■ DOCUMENT EXCERPT ■

+++

Ironically, efforts to create a non-addictive form of morphine led to the creation — and marketing — of diacetylmorphine by the Bayer Company. Its 1898 brand name: Heroin. By anaesthetic effects it appeared to be much stronger than morphine. Until 1910 heroin could be procured at any pharmacy, but then it was proved no less dreadful narcotic.

Despite this and other missteps, morphine and its progeny form the basis of modern pain management. Opium is a forerunner of all modern narcotic analgesics. In the second half of XX century, promedol, phenadone, tramadol, fentanyl, diprivan, butorphanol and other medicines were synthesized, and also some alkaloids were isolated from opium: antitussive drug codeine and vasodilator papaverine. Most of them are included into official lists of narcotic substances, which can be kept and sold only under strict control.

Smallpox vaccine

For long time smallpox, which is supposed to arise more than 3000 years ago in India and Egypt, has been one of the most terrible diseases the humanity has known. Since XV century, smallpox had been “mowing down” humans — it was a permanent epidemic disease in Europe. In XVIII century, 12–15 million people suffered it annually; among them, more than 25% of adults and 55% of children died. Only in 1980 the World Health Organization officially considered that smallpox was eliminated in all developed countries of the world. This has become possible owing to general vaccination.

The founder of vaccination method is an English physician Edward Jenner (1749–1823). The young doctor had got an idea of inoculation of cowpox while he was talking to a milkmaid, whose hands were covered with rashes. For his question, if she was ill with smallpox, she answered that she couldn’t have it because she had already had cowpox. Indeed, Jenner noticed that during an epidemic there was no milkmaid among his patients. Besides, cowpox proceeds easily and without complications.

+++

■ DATASET EXCERPTS ■
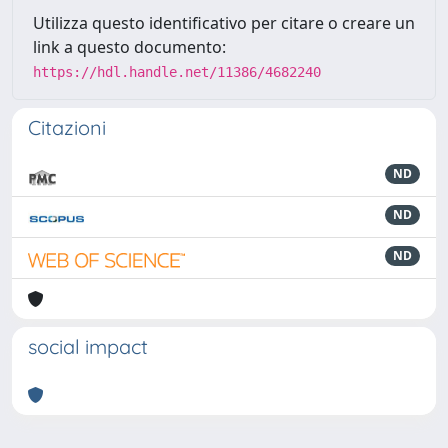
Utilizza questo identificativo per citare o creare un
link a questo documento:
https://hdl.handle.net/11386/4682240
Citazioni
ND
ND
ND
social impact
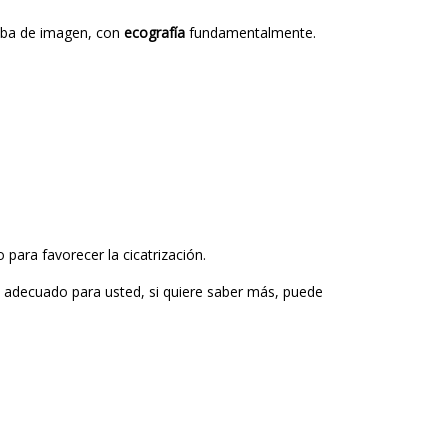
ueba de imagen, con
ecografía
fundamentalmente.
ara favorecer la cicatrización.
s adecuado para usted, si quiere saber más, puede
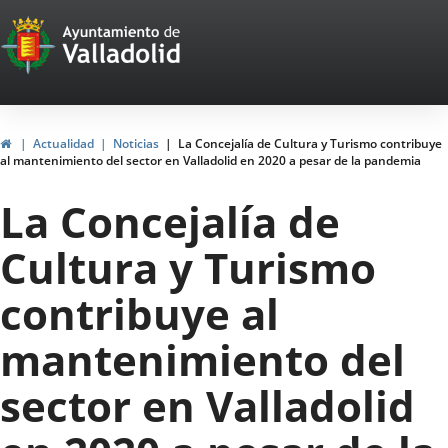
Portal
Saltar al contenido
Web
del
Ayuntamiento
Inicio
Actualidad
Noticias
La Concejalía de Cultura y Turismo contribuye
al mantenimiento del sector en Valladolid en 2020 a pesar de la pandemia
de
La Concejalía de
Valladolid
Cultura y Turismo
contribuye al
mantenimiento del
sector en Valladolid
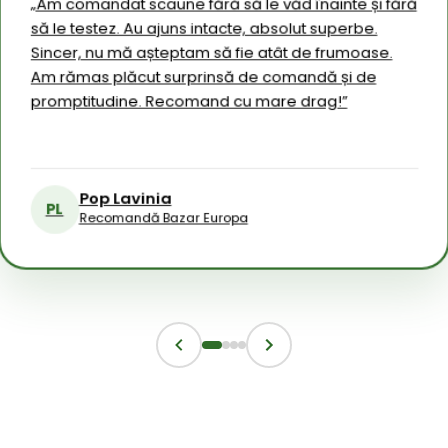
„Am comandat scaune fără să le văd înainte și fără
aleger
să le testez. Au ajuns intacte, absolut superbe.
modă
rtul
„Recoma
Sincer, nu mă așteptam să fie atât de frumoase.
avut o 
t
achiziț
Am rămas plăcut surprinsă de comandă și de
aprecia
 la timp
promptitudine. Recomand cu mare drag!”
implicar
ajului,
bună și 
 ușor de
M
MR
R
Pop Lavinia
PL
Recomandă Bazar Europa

+++

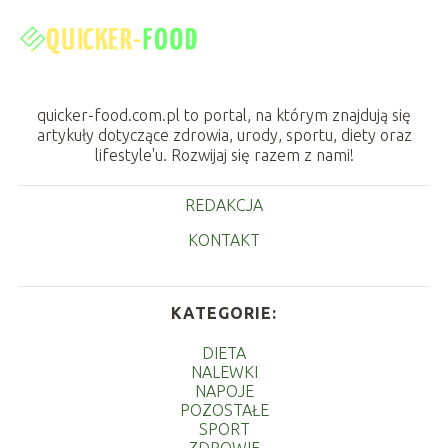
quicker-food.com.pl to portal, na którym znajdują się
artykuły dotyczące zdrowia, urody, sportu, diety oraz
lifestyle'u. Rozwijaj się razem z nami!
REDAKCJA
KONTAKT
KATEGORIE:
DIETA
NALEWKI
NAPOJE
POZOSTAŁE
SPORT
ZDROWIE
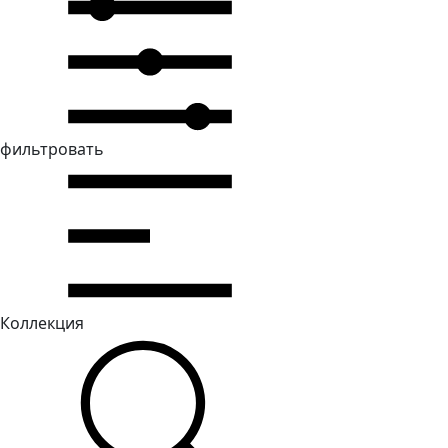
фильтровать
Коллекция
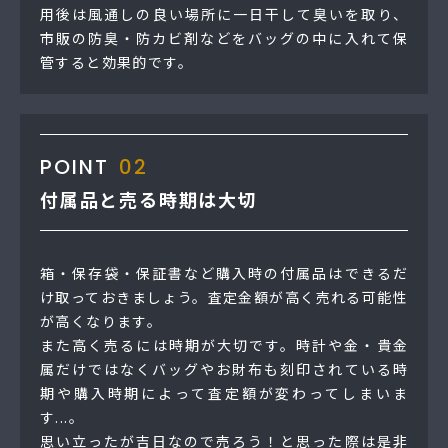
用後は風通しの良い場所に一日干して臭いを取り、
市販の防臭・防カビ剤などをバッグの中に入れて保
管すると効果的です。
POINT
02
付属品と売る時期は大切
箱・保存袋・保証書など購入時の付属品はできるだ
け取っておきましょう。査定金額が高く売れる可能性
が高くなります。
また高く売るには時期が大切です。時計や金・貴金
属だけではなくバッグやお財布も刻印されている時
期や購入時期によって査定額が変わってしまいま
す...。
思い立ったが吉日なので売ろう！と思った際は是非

+++

■ TASK ITEM ■
Rewrite the paragraph of the medical history excerpt that begins "For long time smallpox" as a short bulleted list that keeps its main facts.

■ ANSWER TO THE EXERCISE ■
- Smallpox is thought to have arisen more than 3000 years ago in India and Egypt and was long one of humanity's most terrible diseases.
- From the 15th century it was a permanent epidemic disease in Europe.
- In the 18th century, 12–15 million people had it each year, and more than 25% of adults and 55% of children who had it died.
- In 1980 the World Health Organization officially considered smallpox eliminated in all developed countries.
- General vaccination made this possible.